──────── Texte fourni ────────

Drive-in à la marseillaise sans voitures et sur transats dans la cour Jobin de la Friche La Belle de Mai (Marseille). Grand écran déployé, la nuit blanche intitulée Cinéma sur cour se déclinera en quatre séances. Pour débuter, à 22 heures, un ciné-karaoké en (bonnes) compagnies : John Travolta et Olivia Newton-John, jeunes, beaux, toniques à souhait, dans la comédie musicale Grease de Randal Kleiser sorti en 1978 mais reprenant le look glamour des années 1950 et offrant une BO culte irrésistible. Qui n’a jamais chanté : « You’re the one that I want, your are the one I want, Oh Honey ! »

Doigts de rose

À minuit, en présence des réalisateur·trices Marcia Romano et Benoît Sabatier, une avant-première, Fotogenico (Sélection ACID 2024) où la « caméra libre se glisse dans les anfractuosités » de la cité phocéenne : un père se lance sur les traces de sa fille morte à Marseille. Le quinqua quelque peu hagard, découvre les mensonges de la disparue et  s’immerge dans la vie underground qu’elle menait. Comédie décalée, débraillée, poétique, sur une musique électronique post punk qui réveillera les plus somnolents. Vers 2 heures du matin, horreur, sexe, épouvante et frissons garantis : on retrouvera les années 1980, version « Slasher », avec le cauchemar éveillé des meurtres de Krueger dans Freddy-Chapitre 1 : Les Griffes de la Nuit de Wes Craven. Et cerise(s) sur le gâteau, le plaisir de revoir Robert Englund.

──────── Données fournies ────────

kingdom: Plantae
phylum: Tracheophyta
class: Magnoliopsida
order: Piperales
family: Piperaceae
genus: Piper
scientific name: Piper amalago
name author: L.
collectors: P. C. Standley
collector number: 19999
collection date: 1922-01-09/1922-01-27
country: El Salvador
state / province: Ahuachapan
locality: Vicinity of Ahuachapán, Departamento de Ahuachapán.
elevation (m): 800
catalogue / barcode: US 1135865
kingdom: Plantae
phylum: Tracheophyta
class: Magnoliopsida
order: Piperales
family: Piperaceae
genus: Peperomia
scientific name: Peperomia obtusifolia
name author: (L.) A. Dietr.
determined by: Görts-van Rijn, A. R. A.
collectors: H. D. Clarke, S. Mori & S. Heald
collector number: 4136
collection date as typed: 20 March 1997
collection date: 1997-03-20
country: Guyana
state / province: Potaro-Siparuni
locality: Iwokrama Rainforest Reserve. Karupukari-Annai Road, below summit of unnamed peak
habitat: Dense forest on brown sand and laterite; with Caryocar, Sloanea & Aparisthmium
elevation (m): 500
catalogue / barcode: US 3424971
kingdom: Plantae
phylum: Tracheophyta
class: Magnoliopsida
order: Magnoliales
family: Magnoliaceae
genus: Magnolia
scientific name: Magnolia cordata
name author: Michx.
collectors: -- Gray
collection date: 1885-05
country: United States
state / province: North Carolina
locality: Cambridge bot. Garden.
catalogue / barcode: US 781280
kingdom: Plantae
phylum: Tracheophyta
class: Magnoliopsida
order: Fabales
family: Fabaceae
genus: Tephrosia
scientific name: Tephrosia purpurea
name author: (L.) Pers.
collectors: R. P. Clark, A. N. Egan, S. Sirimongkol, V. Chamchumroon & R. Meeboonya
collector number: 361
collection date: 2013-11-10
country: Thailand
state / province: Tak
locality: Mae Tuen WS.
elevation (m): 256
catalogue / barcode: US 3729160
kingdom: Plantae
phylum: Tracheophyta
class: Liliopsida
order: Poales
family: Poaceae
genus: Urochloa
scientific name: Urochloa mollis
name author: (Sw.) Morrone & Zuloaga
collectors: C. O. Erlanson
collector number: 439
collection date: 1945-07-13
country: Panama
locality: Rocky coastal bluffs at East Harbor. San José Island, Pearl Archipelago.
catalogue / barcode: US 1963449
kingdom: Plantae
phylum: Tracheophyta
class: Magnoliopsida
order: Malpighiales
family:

────────

## [Consigne]
Dites si chaque affirmation concorde avec le texte sur la nuit Cinéma sur cour, en répondant par oui ou non et en citant mot pour mot le passage qui tranche.
1. La première séance de la nuit commence à 22 heures.
2. Grease est sorti en 1985.
3. Fotogenico est projeté en avant-première à minuit, en présence de ses réalisateurs.
Appuyez-vous uniquement sur le texte pour répondre.

## [Corrigé]
1. Oui : « Pour débuter, à 22 heures, un ciné-karaoké ».
2. Non : « sorti en 1978 ».
3. Oui : « À minuit, en présence des réalisateur·trices Marcia Romano et Benoît Sabatier, une avant-première, Fotogenico ».